TEXTE DE LECTURE:
•••••
Avec les cheveux roux d’une gamine des rues, je mettrai le feu à toute la civilisation moderne. Puisqu’une fille doit avoir les cheveux longs, elle doit les avoir propres; puisqu’elle doit avoir les cheveux propres, elle ne doit pas avoir une maison mal tenue; puisqu’elle ne doit pas avoir une maison mal tenue, elle doit avoir une mère libre et détendue; puisqu’elle doit avoir une mère libre et détendue, elle ne doit pas avoir un propriétaire usurier ; puisqu’elle ne doit pas avoir un propriétaire usurier, il doit y avoir une redistribution de la propriété ; puisqu’il doit y avoir une redistribution de la propriété, il doit y avoir une révolution.
•••••
LISTE:
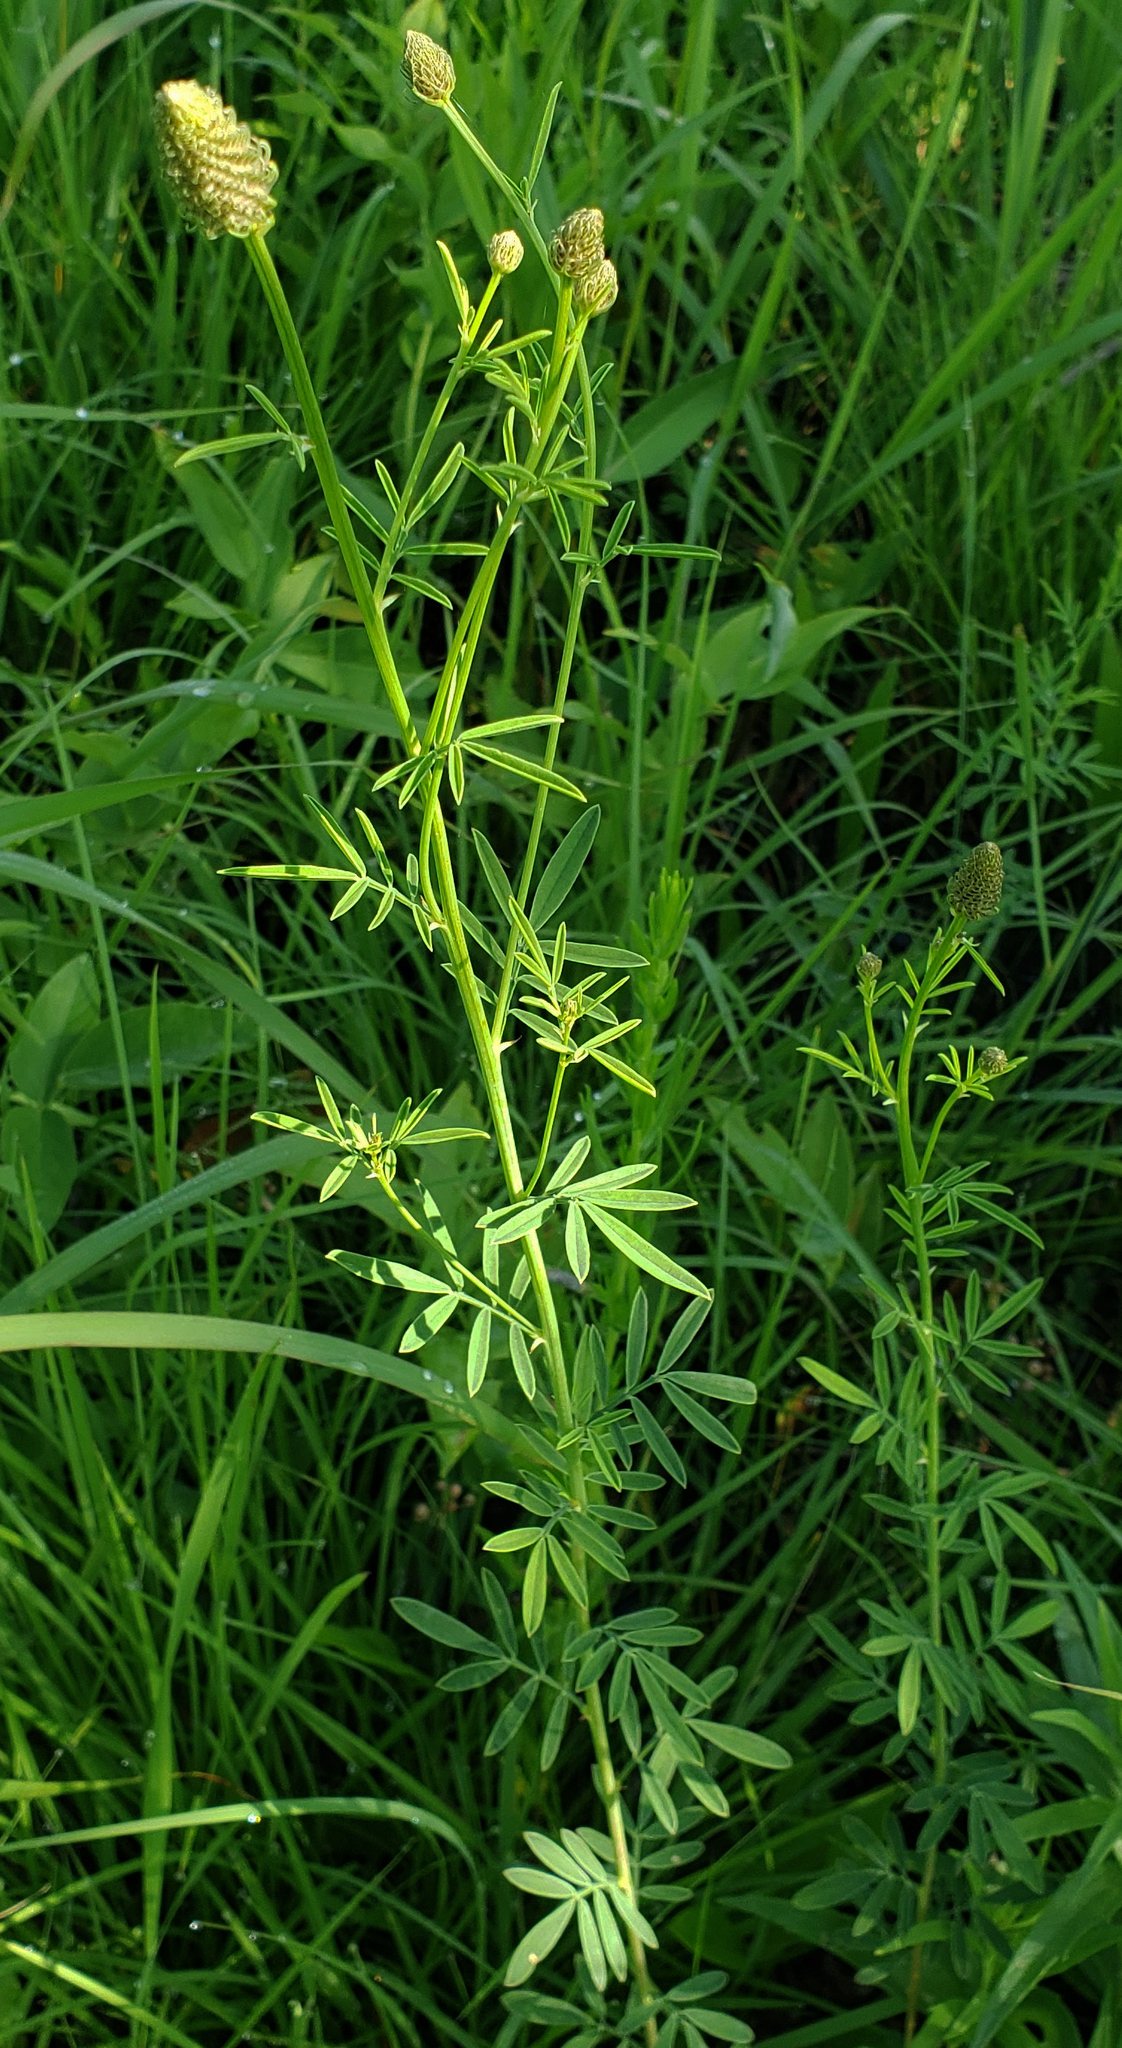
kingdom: Plantae
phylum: Tracheophyta
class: Magnoliopsida
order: Fabales
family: Fabaceae
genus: Dalea
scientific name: Dalea candida
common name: White prairie-clover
•••••
EXERCICE PROPOSÉ:
Recopiez le passage sur les cheveux roux et la révolution en commençant aux mots « Avec les cheveux » ; arrêtez-vous après « avoir une révolution. ».

RÉPONSE:
Avec les cheveux roux d’une gamine des rues, je mettrai le feu à toute la civilisation moderne. Puisqu’une fille doit avoir les cheveux longs, elle doit les avoir propres; puisqu’elle doit avoir les cheveux propres, elle ne doit pas avoir une maison mal tenue; puisqu’elle ne doit pas avoir une maison mal tenue, elle doit avoir une mère libre et détendue; puisqu’elle doit avoir une mère libre et détendue, elle ne doit pas avoir un propriétaire usurier ; puisqu’elle ne doit pas avoir un propriétaire usurier, il doit y avoir une redistribution de la propriété ; puisqu’il doit y avoir une redistribution de la propriété, il doit y avoir une révolution.